A 2 division comp, with promotion & relegation would not have survived.

The broadcast dollars around in the '80s (prior to the sell off to Broadcom/Powerplay) were miniscule & there would have been little incentive to provide coverage of games played in 2nd Division , which ultimately would have made it nigh on impossible for 2nd Division clubs to attract sponsorship or other sources of revenue, making it very hard to retain/attract quality players, resulting in an extended period languishing in 2nd Division, further limiting revenue sources (the VFA model of the '60s to '80s is a perfect example of why it doesn't work). It becomes a very vicious circle.

Even now with the broader coverage of games through the broadcast agreement with Channel 7 & Fox Footy, there would be no viable financial benefit to be gained by either broadcaster from telecasting games in a 2nd Division containing clubs who do not have the quality players of 1st Division clubs, nor the support base of these clubs because you can rest assured, upon relegation, a team's membership numbers would nosedive, as would their attendances.
 
A 2 division comp, with promotion & relegation would not have survived.

The broadcast dollars around in the '80s (prior to the sell off to Broadcom/Powerplay) were miniscule & there would have been little incentive to provide coverage of games played in 2nd Division , which ultimately would have made it nigh on impossible for 2nd Division clubs to attract sponsorship or other sources of revenue, making it very hard to retain/attract quality players, resulting in an extended period languishing in 2nd Division, further limiting revenue sources (the VFA model of the '60s to '80s is a perfect example of why it doesn't work). It becomes a very vicious circle.

Even now with the broader coverage of games through the broadcast agreement with Channel 7 & Fox Footy, there would be no viable financial benefit to be gained by either broadcaster from telecasting games in a 2nd Division containing clubs who do not have the quality players of 1st Division clubs, nor the support base of these clubs because you can rest assured, upon relegation, a team's membership numbers would nosedive, as would their attendances.

I don't disagree with your conclusion, but the broadcast dollars were insignificant because the product was rubbish.

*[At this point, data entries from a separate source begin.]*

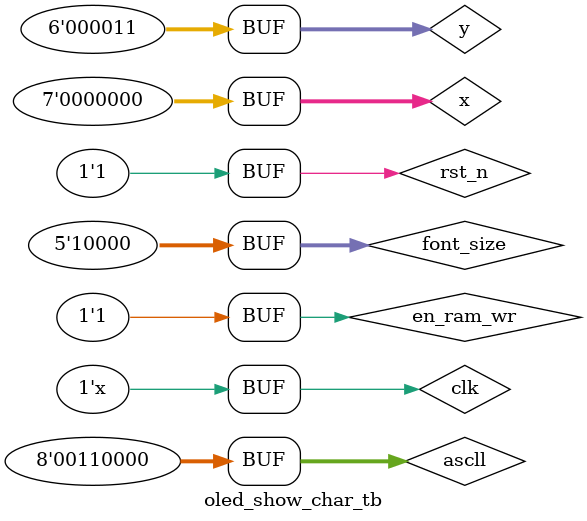
<source format=v>
`timescale 1ns/1ns //仿真单位为1ns，精度为1ns
 
module oled_show_char_tb();
 
reg clk;
reg rst_n;
reg [7:0]ascll;
reg [4:0]font_size;
reg [6:0]x;
reg [5:0]y;
reg en_ram_wr;
 
wire wren;
wire [9:0] wraddress;
wire [7:0] data;
 
oled_show_char oled_show_char_inst(
	.clk(clk),
	.rst_n(rst_n),
	.ascll(ascll),
	.font_size(font_size),
	.x(x),
	.y(y),
	.en_ram_wr(en_ram_wr),
	.wren(wren),
	.wraddress(wraddress),
	.data(data)
);
 
initial begin
	#0	clk = 0;
		rst_n = 0;
		ascll = 8'd48;
		font_size = 5'd16;
		x = 7'd0;
		y = 6'd3;
		en_ram_wr = 1'b1;
		
	#20 rst_n = 1;
end
always #5 clk = ~clk;
endmodule
</source>
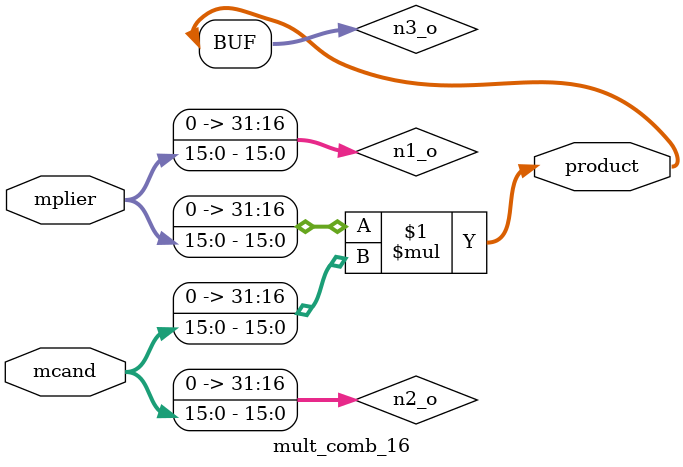
<source format=v>
module mult_comb_16
  (input  [15:0] mplier,
   input  [15:0] mcand,
   output [31:0] product);
  wire [31:0] n1_o;
  wire [31:0] n2_o;
  wire [31:0] n3_o;
  assign product = n3_o;
  /* src/mult_comb_nbits.vhdl:15:50  */
  assign n1_o = {16'b0, mplier};  //  uext
  /* src/mult_comb_nbits.vhdl:15:50  */
  assign n2_o = {16'b0, mcand};  //  uext
  /* src/mult_comb_nbits.vhdl:15:50  */
  assign n3_o = n1_o * n2_o; // umul
endmodule


</source>
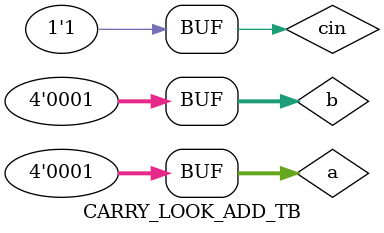
<source format=sv>
module CARRY_LOOK_ADD_TB;	
  reg [3:0] a;
  reg [3:0] b;
  reg cin;
  wire [3:0] sum;
  wire cout;
  CARRY_LOOK_ADD cla_inst (.sum(sum),.cout(cout),.a(a),.b(b),.cin(cin));
	initial begin
		a = 0; b = 0; cin = 0; #5
        a = 0; b = 0; cin = 1; #5; 
    	a = 0; b = 1; cin = 0; #5; 
    	a = 0; b = 1; cin = 1; #5; 
    	a = 1; b = 0; cin = 0; #5; 
        a = 1; b = 0; cin = 1; #5; 
    	a = 1; b = 1; cin = 0; #5; 
    	a = 1; b = 1; cin = 1; #5; 
		#10;
	end
  	initial begin
      $dumpfile("dump.vcd");
      $dumpvars(1);
    end
endmodule


</source>
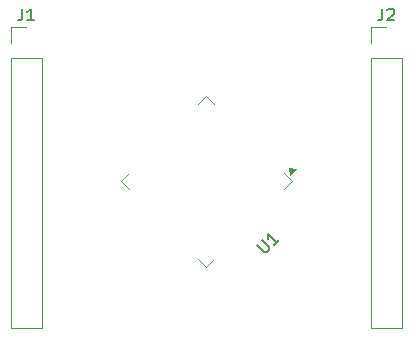
<source format=gbr>
%TF.GenerationSoftware,KiCad,Pcbnew,8.0.6*%
%TF.CreationDate,2025-04-09T16:55:17+02:00*%
%TF.ProjectId,stm32f205-breakout-board,73746d33-3266-4323-9035-2d627265616b,rev?*%
%TF.SameCoordinates,Original*%
%TF.FileFunction,Legend,Top*%
%TF.FilePolarity,Positive*%
%FSLAX46Y46*%
G04 Gerber Fmt 4.6, Leading zero omitted, Abs format (unit mm)*
G04 Created by KiCad (PCBNEW 8.0.6) date 2025-04-09 16:55:17*
%MOMM*%
%LPD*%
G01*
G04 APERTURE LIST*
%ADD10C,0.150000*%
%ADD11C,0.120000*%
G04 APERTURE END LIST*
D10*
X47926666Y-162224819D02*
X47926666Y-162939104D01*
X47926666Y-162939104D02*
X47879047Y-163081961D01*
X47879047Y-163081961D02*
X47783809Y-163177200D01*
X47783809Y-163177200D02*
X47640952Y-163224819D01*
X47640952Y-163224819D02*
X47545714Y-163224819D01*
X48355238Y-162320057D02*
X48402857Y-162272438D01*
X48402857Y-162272438D02*
X48498095Y-162224819D01*
X48498095Y-162224819D02*
X48736190Y-162224819D01*
X48736190Y-162224819D02*
X48831428Y-162272438D01*
X48831428Y-162272438D02*
X48879047Y-162320057D01*
X48879047Y-162320057D02*
X48926666Y-162415295D01*
X48926666Y-162415295D02*
X48926666Y-162510533D01*
X48926666Y-162510533D02*
X48879047Y-162653390D01*
X48879047Y-162653390D02*
X48307619Y-163224819D01*
X48307619Y-163224819D02*
X48926666Y-163224819D01*
X17446666Y-162224819D02*
X17446666Y-162939104D01*
X17446666Y-162939104D02*
X17399047Y-163081961D01*
X17399047Y-163081961D02*
X17303809Y-163177200D01*
X17303809Y-163177200D02*
X17160952Y-163224819D01*
X17160952Y-163224819D02*
X17065714Y-163224819D01*
X18446666Y-163224819D02*
X17875238Y-163224819D01*
X18160952Y-163224819D02*
X18160952Y-162224819D01*
X18160952Y-162224819D02*
X18065714Y-162367676D01*
X18065714Y-162367676D02*
X17970476Y-162462914D01*
X17970476Y-162462914D02*
X17875238Y-162510533D01*
X37328340Y-182230317D02*
X37900760Y-182802737D01*
X37900760Y-182802737D02*
X38001775Y-182836409D01*
X38001775Y-182836409D02*
X38069119Y-182836409D01*
X38069119Y-182836409D02*
X38170134Y-182802737D01*
X38170134Y-182802737D02*
X38304821Y-182668050D01*
X38304821Y-182668050D02*
X38338493Y-182567035D01*
X38338493Y-182567035D02*
X38338493Y-182499691D01*
X38338493Y-182499691D02*
X38304821Y-182398676D01*
X38304821Y-182398676D02*
X37732401Y-181826256D01*
X39146615Y-181826256D02*
X38742554Y-182230317D01*
X38944584Y-182028287D02*
X38237478Y-181321180D01*
X38237478Y-181321180D02*
X38271149Y-181489539D01*
X38271149Y-181489539D02*
X38271149Y-181624226D01*
X38271149Y-181624226D02*
X38237478Y-181725241D01*
D11*
%TO.C,J2*%
X46930000Y-163770000D02*
X48260000Y-163770000D01*
X46930000Y-165100000D02*
X46930000Y-163770000D01*
X46930000Y-166370000D02*
X46930000Y-189290000D01*
X46930000Y-166370000D02*
X49590000Y-166370000D01*
X46930000Y-189290000D02*
X49590000Y-189290000D01*
X49590000Y-166370000D02*
X49590000Y-189290000D01*
%TO.C,J1*%
X16450000Y-163770000D02*
X17780000Y-163770000D01*
X16450000Y-165100000D02*
X16450000Y-163770000D01*
X16450000Y-166370000D02*
X16450000Y-189290000D01*
X16450000Y-166370000D02*
X19110000Y-166370000D01*
X16450000Y-189290000D02*
X19110000Y-189290000D01*
X19110000Y-166370000D02*
X19110000Y-189290000D01*
%TO.C,U1*%
X40582507Y-175829783D02*
X40101674Y-176310615D01*
X40009751Y-175737859D01*
X40582507Y-175829783D01*
G36*
X40582507Y-175829783D02*
G01*
X40101674Y-176310615D01*
X40009751Y-175737859D01*
X40582507Y-175829783D01*
G37*
X25793369Y-176844481D02*
X26465120Y-177516232D01*
X33020000Y-184071112D02*
X32348249Y-183399361D01*
X26465120Y-176172730D02*
X25793369Y-176844481D01*
X33691751Y-183399361D02*
X33020000Y-184071112D01*
X32348249Y-170289601D02*
X33020000Y-169617850D01*
X39574880Y-177516232D02*
X40246631Y-176844481D01*
X33020000Y-169617850D02*
X33691751Y-170289601D01*
X40246631Y-176844481D02*
X39574880Y-176172730D01*
%TD*%
M02*

</source>
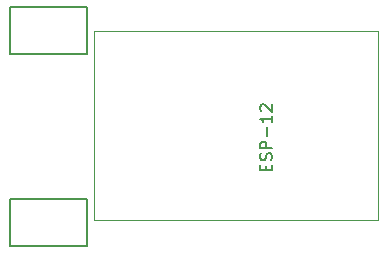
<source format=gbr>
G04 #@! TF.GenerationSoftware,KiCad,Pcbnew,5.0.2-bee76a0~70~ubuntu18.04.1*
G04 #@! TF.CreationDate,2019-11-20T17:59:17-05:00*
G04 #@! TF.ProjectId,ESP-AHT10-Extra,4553502d-4148-4543-9130-2d4578747261,1.2*
G04 #@! TF.SameCoordinates,PX7bfa480PY66c2270*
G04 #@! TF.FileFunction,Other,Fab,Top*
%FSLAX46Y46*%
G04 Gerber Fmt 4.6, Leading zero omitted, Abs format (unit mm)*
G04 Created by KiCad (PCBNEW 5.0.2-bee76a0~70~ubuntu18.04.1) date Wed 20 Nov 2019 05:59:17 PM EST*
%MOMM*%
%LPD*%
G01*
G04 APERTURE LIST*
%ADD10C,0.050000*%
%ADD11C,0.150000*%
G04 APERTURE END LIST*
D10*
G04 #@! TO.C,U3*
X44609217Y2437626D02*
X20609217Y2437626D01*
X20609217Y2445626D02*
X20609217Y18445626D01*
X20609217Y18445626D02*
X44609217Y18445626D01*
X44609217Y18445626D02*
X44609217Y2445626D01*
D11*
G04 #@! TO.C,SW1*
X20000000Y16500000D02*
X13500000Y16500000D01*
X20000000Y20500000D02*
X20000000Y16500000D01*
X13500000Y20500000D02*
X20000000Y20500000D01*
X13500000Y16500000D02*
X13500000Y20500000D01*
G04 #@! TO.C,SW2*
X20000000Y4250000D02*
X20000000Y250000D01*
X20000000Y250000D02*
X13500000Y250000D01*
X13500000Y250000D02*
X13500000Y4250000D01*
X13500000Y4250000D02*
X20000000Y4250000D01*
G04 #@! TD*
G04 #@! TO.C,U3*
X35137788Y6675722D02*
X35137788Y7009055D01*
X35661597Y7151912D02*
X35661597Y6675722D01*
X34661597Y6675722D01*
X34661597Y7151912D01*
X35613978Y7532865D02*
X35661597Y7675722D01*
X35661597Y7913817D01*
X35613978Y8009055D01*
X35566359Y8056674D01*
X35471121Y8104293D01*
X35375883Y8104293D01*
X35280645Y8056674D01*
X35233026Y8009055D01*
X35185407Y7913817D01*
X35137788Y7723341D01*
X35090169Y7628103D01*
X35042550Y7580484D01*
X34947312Y7532865D01*
X34852074Y7532865D01*
X34756836Y7580484D01*
X34709217Y7628103D01*
X34661597Y7723341D01*
X34661597Y7961436D01*
X34709217Y8104293D01*
X35661597Y8532865D02*
X34661597Y8532865D01*
X34661597Y8913817D01*
X34709217Y9009055D01*
X34756836Y9056674D01*
X34852074Y9104293D01*
X34994931Y9104293D01*
X35090169Y9056674D01*
X35137788Y9009055D01*
X35185407Y8913817D01*
X35185407Y8532865D01*
X35280645Y9532865D02*
X35280645Y10294769D01*
X35661597Y11294769D02*
X35661597Y10723341D01*
X35661597Y11009055D02*
X34661597Y11009055D01*
X34804455Y10913817D01*
X34899693Y10818579D01*
X34947312Y10723341D01*
X34756836Y11675722D02*
X34709217Y11723341D01*
X34661597Y11818579D01*
X34661597Y12056674D01*
X34709217Y12151912D01*
X34756836Y12199531D01*
X34852074Y12247150D01*
X34947312Y12247150D01*
X35090169Y12199531D01*
X35661597Y11628103D01*
X35661597Y12247150D01*
G04 #@! TD*
M02*

</source>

Regional state leagues with very little reach outside of 1 state were not attractive to national TV networks. Cricket was making a bit from TV in the 80's, and i've got no doubt a genuine national football competition would have been in demand from TV, albeit on a much, much lower scale than what it is now.
 
I don't disagree with your conclusion, but the broadcast dollars were insignificant because the product was rubbish. Regional state leagues with very little reach outside of 1 state were not attractive to national TV networks. Cricket was making a bit from TV in the 80's, and i've got no doubt a genuine national football competition would have been in demand from TV, albeit on a much, much lower scale than what it is now.

Channel 7s bid for VFL rights actually dropped between 1986 and 1987, precipitating the sale of rights to Broadcom and the ABC for the 1987 season. Seven later increased its bid and bought the rights back.